I conclude by asserting that there is no substitute for sustained growth over a long period of time if India should attain the status of, at least, a middle income country. It is only sustained growth that gives as a chance to tune the growth model in favor of inclusive development. Without growth there will be neither development nor inclusiveness.
What is constraining our growth is the lack of fiscal space. In 2012-13, the fiscal deficit was 5.1 percent of GDP and, of this, the revenue deficit accounted for 3.4 percent of GDP, leaving no more than 1.7 percent of GDP (plus some other modest capital receipts) for capital expenditure. This capital expenditure is spread across a number of areas from rural roads to nuclear power plants and from primary health centers to central universities. It is obvious that we have to invest more as capital, but that would require creating more fiscal space for capital expenditure. The only way we can create that fiscal space is to bring the revenue deficit to zero and limit the fiscal deficit to 3 percent of GDP, so that the whole of that amount - which, I may remind you, is borrowed - is available for capital expenditure. And it is only when we reach a stage in our growth story when there will be a revenue surplus that we can afford to invest more in the form of capital. That day is still some distance away, but not unattainable, if we adopt the path of prudence and sound fiscal management.

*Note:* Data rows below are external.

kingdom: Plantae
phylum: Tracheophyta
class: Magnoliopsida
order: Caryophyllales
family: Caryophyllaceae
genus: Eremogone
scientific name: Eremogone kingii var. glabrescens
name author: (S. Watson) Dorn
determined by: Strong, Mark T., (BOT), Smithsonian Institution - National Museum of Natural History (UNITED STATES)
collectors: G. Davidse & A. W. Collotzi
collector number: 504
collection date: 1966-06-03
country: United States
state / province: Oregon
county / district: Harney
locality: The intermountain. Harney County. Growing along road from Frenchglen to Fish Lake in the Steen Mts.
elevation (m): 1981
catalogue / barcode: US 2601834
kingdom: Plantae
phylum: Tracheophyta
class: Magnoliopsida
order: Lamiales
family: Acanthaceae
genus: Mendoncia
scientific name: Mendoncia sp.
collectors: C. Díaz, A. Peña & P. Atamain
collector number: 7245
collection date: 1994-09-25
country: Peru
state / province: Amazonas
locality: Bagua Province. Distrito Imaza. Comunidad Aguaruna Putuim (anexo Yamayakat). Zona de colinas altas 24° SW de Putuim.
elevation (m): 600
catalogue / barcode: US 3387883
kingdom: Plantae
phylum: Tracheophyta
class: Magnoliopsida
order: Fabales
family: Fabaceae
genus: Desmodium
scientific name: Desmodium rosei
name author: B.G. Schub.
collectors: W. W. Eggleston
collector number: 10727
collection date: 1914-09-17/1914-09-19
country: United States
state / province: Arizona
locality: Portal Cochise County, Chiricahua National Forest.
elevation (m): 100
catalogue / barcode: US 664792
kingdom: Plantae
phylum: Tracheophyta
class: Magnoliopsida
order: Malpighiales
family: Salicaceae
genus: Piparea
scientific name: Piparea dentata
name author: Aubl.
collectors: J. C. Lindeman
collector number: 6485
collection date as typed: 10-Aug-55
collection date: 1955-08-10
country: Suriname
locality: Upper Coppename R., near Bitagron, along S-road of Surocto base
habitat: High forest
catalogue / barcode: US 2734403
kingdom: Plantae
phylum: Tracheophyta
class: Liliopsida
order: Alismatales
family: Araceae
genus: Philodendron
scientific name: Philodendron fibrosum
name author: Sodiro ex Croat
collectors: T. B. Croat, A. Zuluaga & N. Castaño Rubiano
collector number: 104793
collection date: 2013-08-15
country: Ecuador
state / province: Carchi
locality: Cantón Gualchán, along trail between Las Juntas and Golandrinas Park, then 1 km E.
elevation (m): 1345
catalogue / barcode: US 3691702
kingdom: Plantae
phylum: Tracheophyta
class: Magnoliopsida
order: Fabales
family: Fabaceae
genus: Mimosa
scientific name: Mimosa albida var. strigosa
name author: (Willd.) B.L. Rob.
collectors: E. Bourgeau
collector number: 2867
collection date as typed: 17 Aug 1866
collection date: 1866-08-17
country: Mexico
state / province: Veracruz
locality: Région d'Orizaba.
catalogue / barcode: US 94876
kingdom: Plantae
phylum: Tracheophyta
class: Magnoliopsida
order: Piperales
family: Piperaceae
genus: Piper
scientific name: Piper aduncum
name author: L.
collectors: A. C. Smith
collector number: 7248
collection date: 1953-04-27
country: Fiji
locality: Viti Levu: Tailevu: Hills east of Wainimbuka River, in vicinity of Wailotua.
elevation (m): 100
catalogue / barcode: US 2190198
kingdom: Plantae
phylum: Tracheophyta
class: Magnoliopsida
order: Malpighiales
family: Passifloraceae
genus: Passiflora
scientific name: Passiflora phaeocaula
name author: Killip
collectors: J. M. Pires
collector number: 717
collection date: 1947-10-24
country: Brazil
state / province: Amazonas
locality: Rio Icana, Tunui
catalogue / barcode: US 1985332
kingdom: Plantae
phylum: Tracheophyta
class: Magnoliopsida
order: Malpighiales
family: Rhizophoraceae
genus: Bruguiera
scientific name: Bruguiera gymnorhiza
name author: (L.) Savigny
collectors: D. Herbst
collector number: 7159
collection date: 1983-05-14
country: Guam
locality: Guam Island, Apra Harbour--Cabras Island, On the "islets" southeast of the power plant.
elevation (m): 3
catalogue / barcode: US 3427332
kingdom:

As a nation, we seem to oscillate between embracing growth as the highest goal and deriding growth as no panacea for the ills that afflict the country. If we do not have sustained high growth over a long period of time, we will be, forever, an undernourished, undereducated, underprovided and underperforming nation. We will also fall behind in scientific and technological advancements and the gap between India and the developed world, and the gap between India and other emerging countries including China, will continue to grow. We will also be constrained in our ability to defend national security against both external and internal threats.
Today, we have a choice. We have a choice between becoming the third largest economy of the world and a middle income country and becoming one of the largest economies of the world that muddles along with the bulk of its people trapped in a life of low income, poor quality, high morbidity and great inequality.
Needless to say, the two models of India will have very different consequences for national security. The first model will make India a secure nation, capable of defending itself, and a force of peace in the neighborhood and elsewhere. The second model will leave the country exposed to every kind of threat to which will be added internal conflicts, and India will be viewed as a strife-torn country that is a threat to the peace and progress of the world and, in particular, Asia.
A nation that was the cradle of civilization five thousand years ago must choose wisely and, once the choice is made, it must have the resolve and the power to stay the course. Recent history has many examples of nations that have, with single-minded determination, devoted themselves to the pursuit of prosperity and security. The early winners were Japan and Korea. More recently, Brazil, Mexico and Indonesia have demonstrated their potential to join the ranks of such countries. China, if it achieves its goals, will be the country to emulate.
Will India embrace the twin goals of prosperity and security and outshine all of them? I leave you with that question and urge each one of you to find the answer.